■ REQUIREMENT 1
Return, word for word, everything in the ceph patch discussion from "The only callers" down to "problem there either.".

■ SOURCE TEXT
-.-.-
Re: [RFC PATCH] ceph: guard against __ceph_remove_cap races

Xiubo Li <xiubli@xxxxxxxxxx> · Tue, 17 Dec 2019 09:46:29 +0800

On 2019/12/16 21:35, Jeff Layton wrote:
On Mon, 2019-12-16 at 09:57 +0800, Xiubo Li wrote:
On 2019/12/13 1:31, Jeff Layton wrote:
I believe it's possible that we could end up with racing calls to
__ceph_remove_cap for the same cap. If that happens, the cap->ci
pointer will be zereoed out and we can hit a NULL pointer dereference.

Once we acquire the s_cap_lock, check for the ci pointer being NULL,
and just return without doing anything if it is.

URL: https://tracker.ceph.com/issues/43272
Signed-off-by: Jeff Layton <jlayton@xxxxxxxxxx>
---
   fs/ceph/caps.c | 21 ++++++++++++++++-----
   1 file changed, 16 insertions(+), 5 deletions(-)

This is the only scenario that made sense to me in light of Ilya's
analysis on the tracker above. I could be off here though -- the locking
around this code is horrifically complex, and I could be missing what
should guard against this scenario.
Checked the downstream 3.10.0-862.14.4 code, it seems that when doing
trim_caps_cb() and at the same time if the inode is being destroyed we
could hit this.

Yes, RHEL7 kernels clearly have this race. We can probably pull in
d6e47819721ae2d9 to fix it there.

Yeah, it is.


All the __ceph_remove_cap() calls will be protected by the
"ci->i_ceph_lock" lock, only except when destroying the inode.

And the upstream seems have no this problem now.

The only way the i_ceph_lock helps this is if you don't drop it after
you've found the cap in the inode's rbtree.

The only callers that don't hold the i_ceph_lock continuously are the
ceph_iterate_session_caps callbacks. Those however are iterating over
the session->s_caps list, so they shouldn't have a problem there either.

So I agree -- upstream doesn't have this problem and we can drop this
patch. We'll just have to focus on fixing this in RHEL7 instead.

Longer term, I think we need to consider a substantial overhaul of the
cap handling code. The locking in here is much more complex than is
warranted for what this code does. I'll probably start looking at that
once the dust settles on some other efforts.

Yeah, we should make sure that the ci not to be released when we are 
still accessing it, from this case it seems it could happen, maybe the 
iget/iput could help.

BRs



Thoughts?

diff --git a/fs/ceph/caps.c b/fs/ceph/caps.c
index 9d09bb53c1ab..7e39ee8eff60 100644
--- a/fs/ceph/caps.c
+++ b/fs/ceph/caps.c
@@ -1046,11 +1046,22 @@ static void drop_inode_snap_realm(struct ceph_inode_info *ci)
-.-.-
■ DATA PROVIDED
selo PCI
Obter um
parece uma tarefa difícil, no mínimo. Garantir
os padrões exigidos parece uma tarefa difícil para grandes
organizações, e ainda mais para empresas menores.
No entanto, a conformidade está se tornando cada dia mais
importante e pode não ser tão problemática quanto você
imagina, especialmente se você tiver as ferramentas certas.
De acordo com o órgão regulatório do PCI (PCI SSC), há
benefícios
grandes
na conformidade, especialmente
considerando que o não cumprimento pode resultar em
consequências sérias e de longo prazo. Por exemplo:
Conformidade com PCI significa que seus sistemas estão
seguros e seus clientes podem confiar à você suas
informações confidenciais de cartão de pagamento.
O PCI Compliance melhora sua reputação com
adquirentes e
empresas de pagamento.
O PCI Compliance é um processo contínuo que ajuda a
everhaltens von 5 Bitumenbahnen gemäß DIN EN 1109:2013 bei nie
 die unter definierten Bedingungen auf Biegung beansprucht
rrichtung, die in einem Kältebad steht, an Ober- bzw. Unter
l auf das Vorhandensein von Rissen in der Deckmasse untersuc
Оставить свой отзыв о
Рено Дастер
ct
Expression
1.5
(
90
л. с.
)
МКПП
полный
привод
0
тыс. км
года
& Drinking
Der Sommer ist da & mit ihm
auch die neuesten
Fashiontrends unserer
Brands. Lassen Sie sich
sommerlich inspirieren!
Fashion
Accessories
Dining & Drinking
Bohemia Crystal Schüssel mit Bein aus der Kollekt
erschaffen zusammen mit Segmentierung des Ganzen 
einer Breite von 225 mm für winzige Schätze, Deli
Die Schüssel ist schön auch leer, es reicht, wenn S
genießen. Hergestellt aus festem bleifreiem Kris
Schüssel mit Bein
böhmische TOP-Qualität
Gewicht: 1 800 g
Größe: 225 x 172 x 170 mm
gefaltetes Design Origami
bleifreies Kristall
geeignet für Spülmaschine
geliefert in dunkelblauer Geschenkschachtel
-.-.-
■ REQUIREMENT 2
Count the lines in the records above that contain the word "tarefa", and reply with the number alone.

■ ANSWER SECTION 1
The only callers that don't hold the i_ceph_lock continuously are the
ceph_iterate_session_caps callbacks. Those however are iterating over
the session->s_caps list, so they shouldn't have a problem there either.

■ ANSWER SECTION 2
2